HSCT for Patients With Fanconi Anemia Using Risk-Adjusted Chemotherapy (RAFA) | Aplastic Anemia and MDS International Foundation

Clinical Trial: NCT02143830

HSCT for Patients With Fanconi Anemia Using Risk-Adjusted Chemotherapy (RAFA)
For more details on this clinical trial, including contact information, please see this trial’s listing on clinicaltrials.gov:
Purpose: 

The purpose of this study is to determine whether the use of lower doses of busulfan and the elimination of cyclosporine will further reduce transplant-related side effects for patients with Fanconi Anemia (FA).

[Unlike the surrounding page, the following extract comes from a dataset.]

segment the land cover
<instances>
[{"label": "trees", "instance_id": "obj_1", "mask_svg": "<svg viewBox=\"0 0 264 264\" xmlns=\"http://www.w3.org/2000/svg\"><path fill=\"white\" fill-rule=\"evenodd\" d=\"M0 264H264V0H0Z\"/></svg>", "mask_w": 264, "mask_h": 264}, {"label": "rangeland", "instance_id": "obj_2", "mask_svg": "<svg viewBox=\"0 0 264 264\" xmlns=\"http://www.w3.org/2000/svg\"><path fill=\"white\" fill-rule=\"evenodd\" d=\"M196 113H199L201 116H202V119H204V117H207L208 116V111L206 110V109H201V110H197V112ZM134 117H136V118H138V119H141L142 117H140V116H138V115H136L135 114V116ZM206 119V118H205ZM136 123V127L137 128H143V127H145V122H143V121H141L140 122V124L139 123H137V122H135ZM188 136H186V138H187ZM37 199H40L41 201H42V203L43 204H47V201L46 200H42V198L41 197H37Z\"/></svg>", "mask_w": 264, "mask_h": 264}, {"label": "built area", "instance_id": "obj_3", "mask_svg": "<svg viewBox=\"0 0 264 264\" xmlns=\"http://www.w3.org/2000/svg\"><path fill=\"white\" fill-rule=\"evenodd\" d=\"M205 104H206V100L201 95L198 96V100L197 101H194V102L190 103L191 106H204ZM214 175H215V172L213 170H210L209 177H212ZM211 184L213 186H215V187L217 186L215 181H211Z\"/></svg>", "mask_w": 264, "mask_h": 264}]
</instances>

Patients will undergo a transplant utilizing mis-matched related or matched unrelated donors following a preparative regimen of busulfan, fludarabine, anti-thymocyte globulin and cyclophosphamide.

Status: 
Recruiting
Study Date: 
Tue, 04/01/2014 to Wed, 05/01/2019
Bone Marrow Disease(s): 
myelodysplastic syndromes (MDS)
Intervention: 
Drug: Busulfan A standard dose of busulfan, associated with excellent outcomes in our previous trial will be used for young patients with marrow aplasia (arm A). A higher dose of busulfan will be used in younger patients with MDS and AML (arm B) to maximize disease control. A lower dose of busulfan will be used in older patients (arm C) to minimize toxicity. Other Names: Myleran Busulfex IV Drug: Cyclophosphamide Arms A, B and C - Cytoxan will be given as a 1-2 hour infusion for 4 days. The dose will be adjusted according to patients ideal body weight for obese patients. Other Name: Cytoxan Drug: Fludarabine Arms A, B and C - Fludarabine will be given IV over 30 minutes daily for 4 days. The dose will be adjusted according to renal function according to Institutional guidelines. Other Name: Fludara Drug: rabbit ATG Arms A, B and C - 4 doses will be given prior to transplant to promote engraftment. Other Name: thymoglobulin Drug: G-CSF All patients will also receive G-CSF post-transplant to foster engraftment. Other Names: Granulocyte colony-stimulating factor filgrastim neupogen Biological: Peripheral blood stem cell The source of stem cells for all patients will be peripheral blood stem cells (PBSC) induced and mobilized by treatment of the donor with G-CSF for 4-6 days. T-cell depletion will be uniformly performed by positive CD34 selection with the use of the Miltenyi system (CliniMACS device).